> [EXERCISE BRIEF]: Look over the entries that follow. Report how many lines contain "down", with nothing else.

> [RECORDS]:
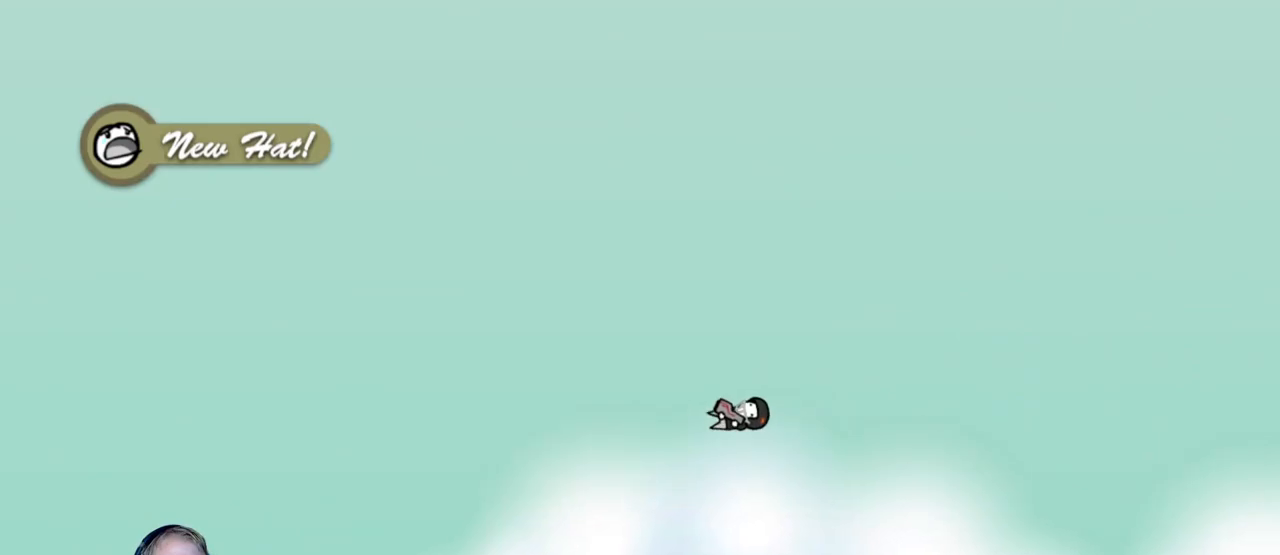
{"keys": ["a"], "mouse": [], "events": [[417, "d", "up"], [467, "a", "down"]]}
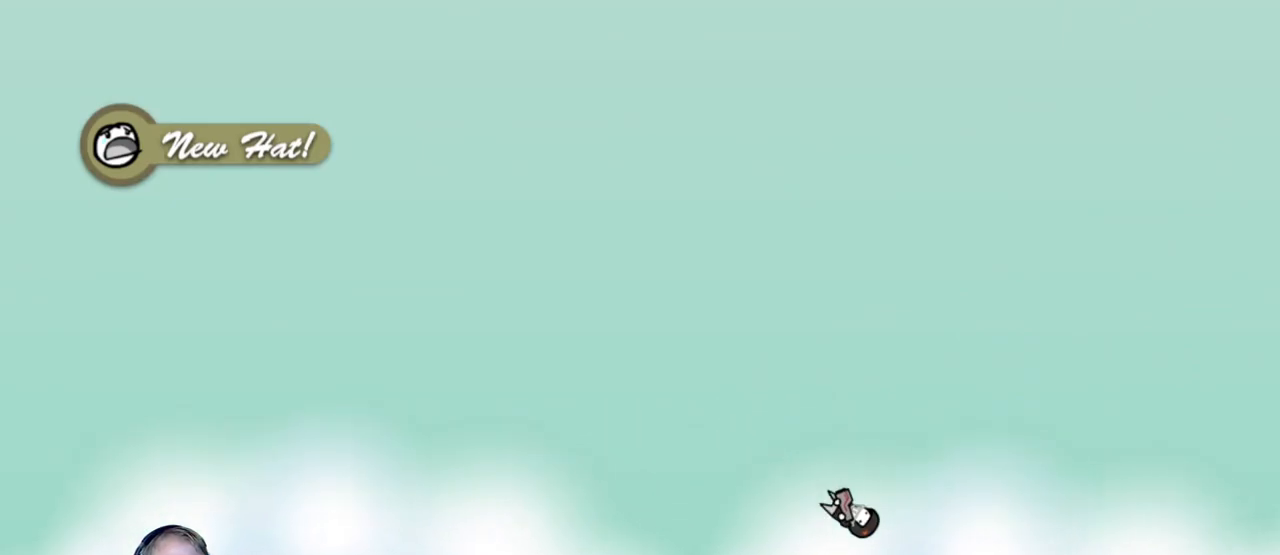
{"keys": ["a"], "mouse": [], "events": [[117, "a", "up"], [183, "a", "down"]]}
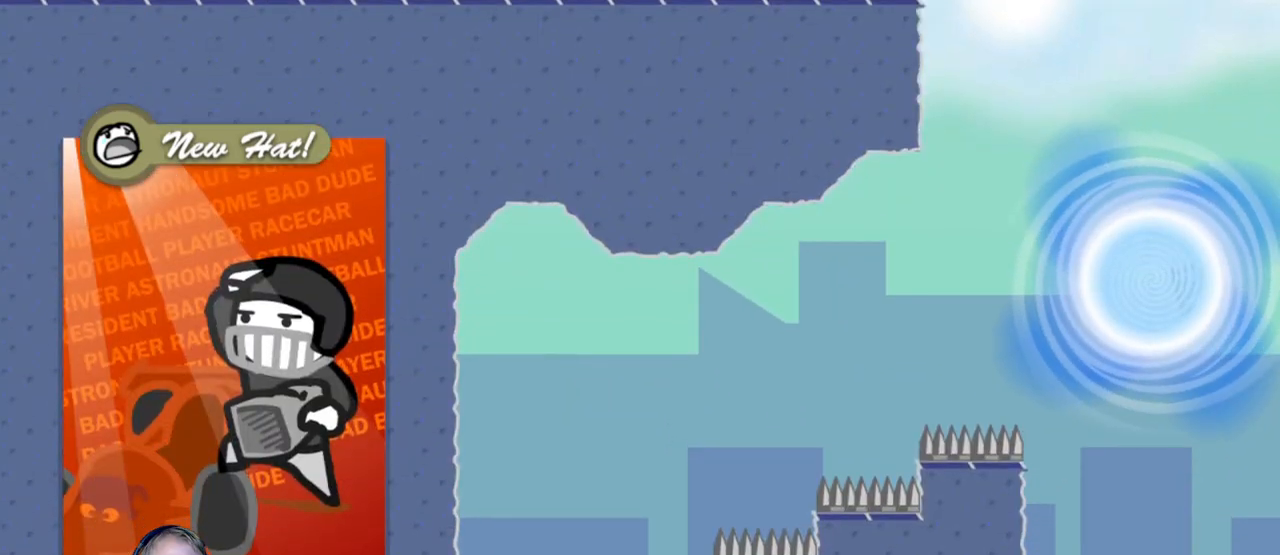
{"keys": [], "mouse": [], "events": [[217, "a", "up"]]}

* * *

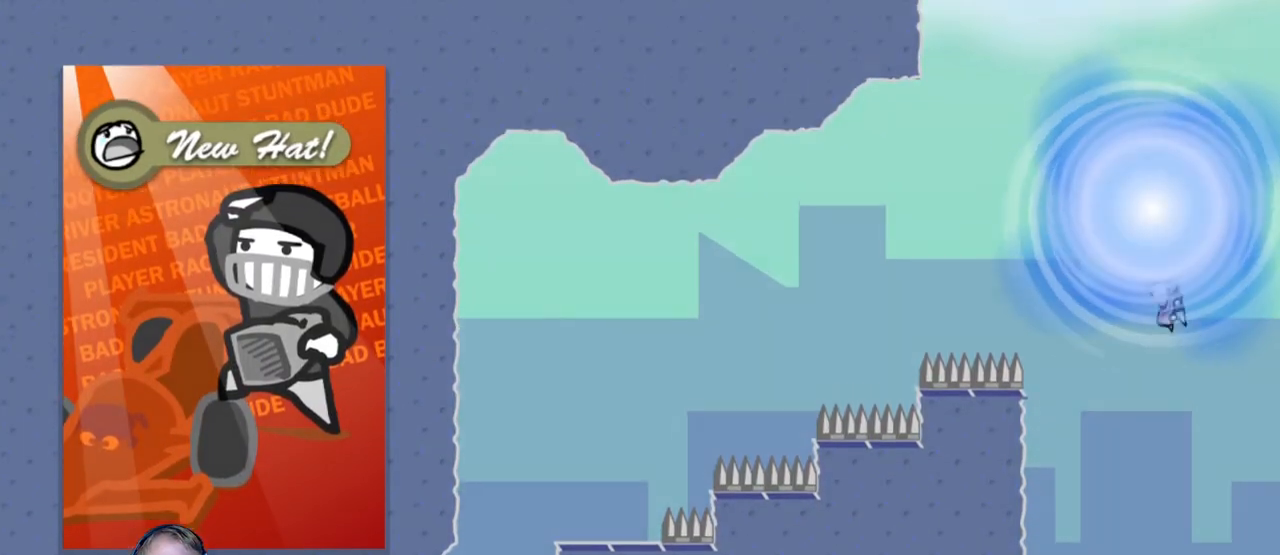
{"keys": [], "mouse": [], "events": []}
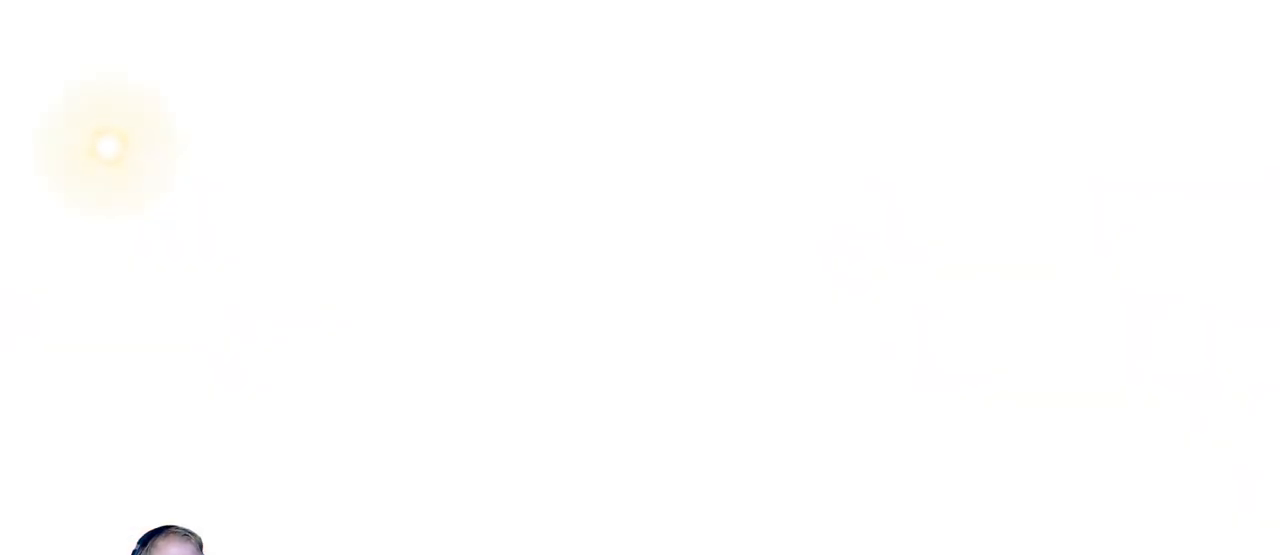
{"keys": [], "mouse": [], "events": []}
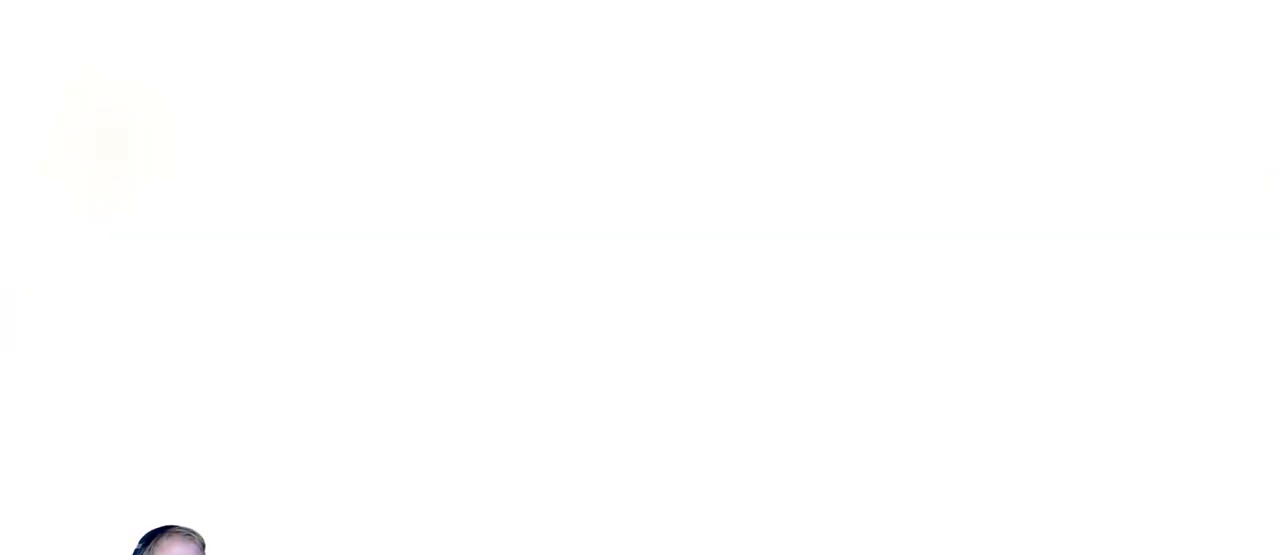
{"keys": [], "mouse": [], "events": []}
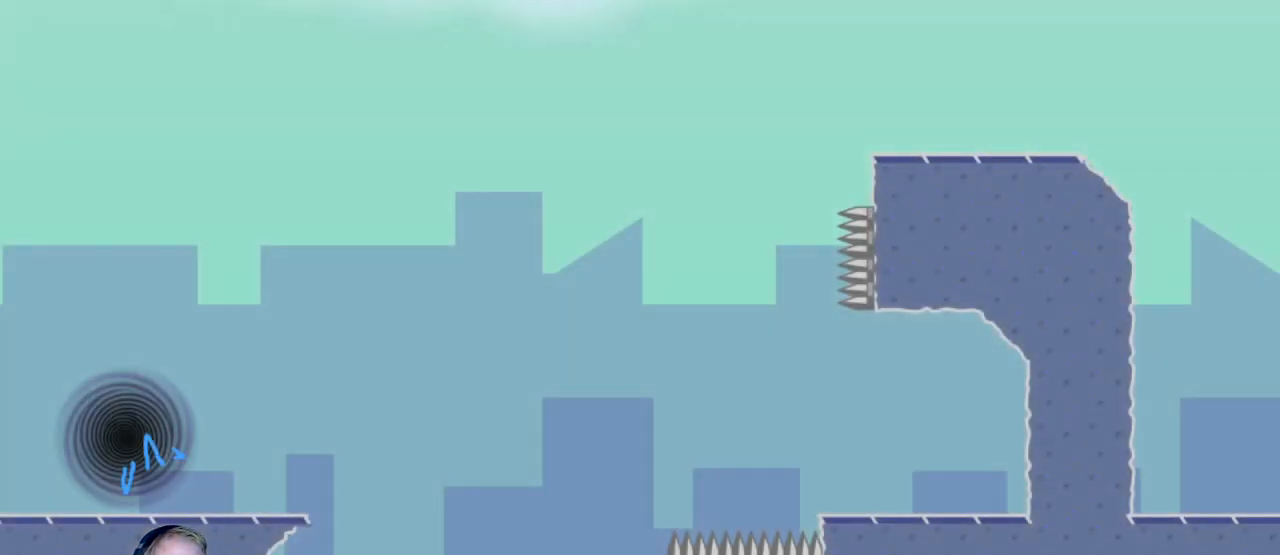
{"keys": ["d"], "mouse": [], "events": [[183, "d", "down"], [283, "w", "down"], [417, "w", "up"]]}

> [OUTPUT FOR THIS EXERCISE]: 3